- O ministro Alexandre de Moraes, do Supremo Tribunal Federal, respondeu à defesa de Jair Bolsonaro em 24 de julho de 2025.
- Moraes reafirmou que Bolsonaro não pode usar entrevistas para contornar as restrições judiciais impostas após a tentativa de golpe de Estado em 8 de janeiro de 2023.
- O ministro corrigiu um erro de digitação em sua declaração anterior e destacou que a Justiça é “cega, mas não é tola”.
- A defesa de Bolsonaro questionou a possibilidade de conceder entrevistas, desde que não houvesse publicação nas redes sociais.
- Moraes enfatizou que não serão aceitas tentativas de usar entrevistas como material para postagens, considerando isso um risco à democracia.
O ministro Alexandre de Moraes, do Supremo Tribunal Federal (STF), respondeu à defesa de Jair Bolsonaro nesta quinta-feira, 24, reafirmando que o ex-presidente não pode utilizar entrevistas como forma de contornar as restrições impostas após sua implicação na tentativa de golpe de Estado em 8 de janeiro de 2023.
Na manifestação, Moraes corrigiu um erro de digitação em sua declaração anterior, onde usou “mais” em vez de “mas”. A nova versão do documento foi publicada rapidamente, destacando que a Justiça é “cega, mas não é tola”. O deputado federal Eduardo Bolsonaro ironizou o erro em suas redes sociais, questionando se poderia compartilhar decisões do ministro, dado que ele está proibido de postar conteúdos de seu pai.
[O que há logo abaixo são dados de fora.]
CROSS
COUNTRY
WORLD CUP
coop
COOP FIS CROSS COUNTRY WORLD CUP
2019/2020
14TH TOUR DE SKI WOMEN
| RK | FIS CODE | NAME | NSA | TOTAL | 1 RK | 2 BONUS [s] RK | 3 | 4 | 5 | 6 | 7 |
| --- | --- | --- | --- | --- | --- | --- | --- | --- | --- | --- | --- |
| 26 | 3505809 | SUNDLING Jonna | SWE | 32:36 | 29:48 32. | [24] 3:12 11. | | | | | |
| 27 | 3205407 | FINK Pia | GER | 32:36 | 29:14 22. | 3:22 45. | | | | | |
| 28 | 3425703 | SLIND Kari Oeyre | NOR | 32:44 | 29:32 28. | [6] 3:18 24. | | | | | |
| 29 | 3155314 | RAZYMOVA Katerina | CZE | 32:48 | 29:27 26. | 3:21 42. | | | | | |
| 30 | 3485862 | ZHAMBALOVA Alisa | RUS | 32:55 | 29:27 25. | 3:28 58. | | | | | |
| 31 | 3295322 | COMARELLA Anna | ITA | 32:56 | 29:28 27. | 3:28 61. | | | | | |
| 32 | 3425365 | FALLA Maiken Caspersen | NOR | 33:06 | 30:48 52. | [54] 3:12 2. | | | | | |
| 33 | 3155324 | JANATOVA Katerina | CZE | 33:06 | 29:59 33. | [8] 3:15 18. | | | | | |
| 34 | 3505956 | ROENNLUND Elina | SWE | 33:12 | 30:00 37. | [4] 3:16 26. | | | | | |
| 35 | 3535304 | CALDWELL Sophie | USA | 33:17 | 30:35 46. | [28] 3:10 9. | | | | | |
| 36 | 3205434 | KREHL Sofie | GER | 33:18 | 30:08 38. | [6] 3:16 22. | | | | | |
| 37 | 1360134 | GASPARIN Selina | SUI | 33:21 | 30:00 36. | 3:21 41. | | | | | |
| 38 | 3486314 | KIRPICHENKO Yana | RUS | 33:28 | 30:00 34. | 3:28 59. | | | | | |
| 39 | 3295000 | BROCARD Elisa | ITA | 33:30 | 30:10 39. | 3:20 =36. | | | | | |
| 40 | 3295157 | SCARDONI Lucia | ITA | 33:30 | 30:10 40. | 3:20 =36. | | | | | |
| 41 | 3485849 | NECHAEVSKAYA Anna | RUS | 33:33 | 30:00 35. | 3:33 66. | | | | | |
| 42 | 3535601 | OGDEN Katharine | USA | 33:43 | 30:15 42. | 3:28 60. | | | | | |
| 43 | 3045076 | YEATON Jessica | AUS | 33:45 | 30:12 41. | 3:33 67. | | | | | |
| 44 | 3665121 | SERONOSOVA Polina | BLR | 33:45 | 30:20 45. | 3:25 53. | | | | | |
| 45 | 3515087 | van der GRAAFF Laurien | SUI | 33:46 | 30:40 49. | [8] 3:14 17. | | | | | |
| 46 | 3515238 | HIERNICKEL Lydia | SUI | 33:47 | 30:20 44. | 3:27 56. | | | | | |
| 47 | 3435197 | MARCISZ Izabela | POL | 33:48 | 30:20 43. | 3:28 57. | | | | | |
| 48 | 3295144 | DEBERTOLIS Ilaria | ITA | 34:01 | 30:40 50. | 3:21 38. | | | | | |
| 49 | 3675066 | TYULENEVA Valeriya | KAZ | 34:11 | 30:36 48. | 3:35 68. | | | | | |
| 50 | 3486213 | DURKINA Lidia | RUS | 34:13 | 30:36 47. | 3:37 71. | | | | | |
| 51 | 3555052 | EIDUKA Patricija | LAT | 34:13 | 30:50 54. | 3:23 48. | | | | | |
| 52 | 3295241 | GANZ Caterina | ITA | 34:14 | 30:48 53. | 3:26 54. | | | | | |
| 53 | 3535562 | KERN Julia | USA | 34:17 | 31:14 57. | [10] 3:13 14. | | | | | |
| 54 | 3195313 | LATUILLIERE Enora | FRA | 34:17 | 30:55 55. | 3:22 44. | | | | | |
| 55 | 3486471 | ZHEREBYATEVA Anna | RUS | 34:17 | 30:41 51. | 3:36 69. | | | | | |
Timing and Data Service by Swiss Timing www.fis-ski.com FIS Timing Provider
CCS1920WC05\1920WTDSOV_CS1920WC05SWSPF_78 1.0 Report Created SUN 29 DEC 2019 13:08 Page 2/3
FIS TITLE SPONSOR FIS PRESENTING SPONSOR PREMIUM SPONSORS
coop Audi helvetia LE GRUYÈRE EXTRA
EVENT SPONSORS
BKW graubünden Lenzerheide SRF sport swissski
A defesa de Bolsonaro havia questionado se o ex-presidente poderia conceder entrevistas, desde que não publicasse o conteúdo nas redes sociais. Moraes esclareceu que Bolsonaro não está proibido de falar em público, desde que respeite as medidas cautelares. O ministro enfatizou que não serão aceitas tentativas de usar entrevistas como “material pré-fabricado” para postagens em redes sociais, uma prática que, segundo ele, contribui para a corrosão da democracia.
Moraes justificou as restrições com base nas condenações criminais relacionadas à tentativa de golpe, ressaltando que a utilização das redes sociais por meio de “milícias digitais” representa um grave risco à democracia.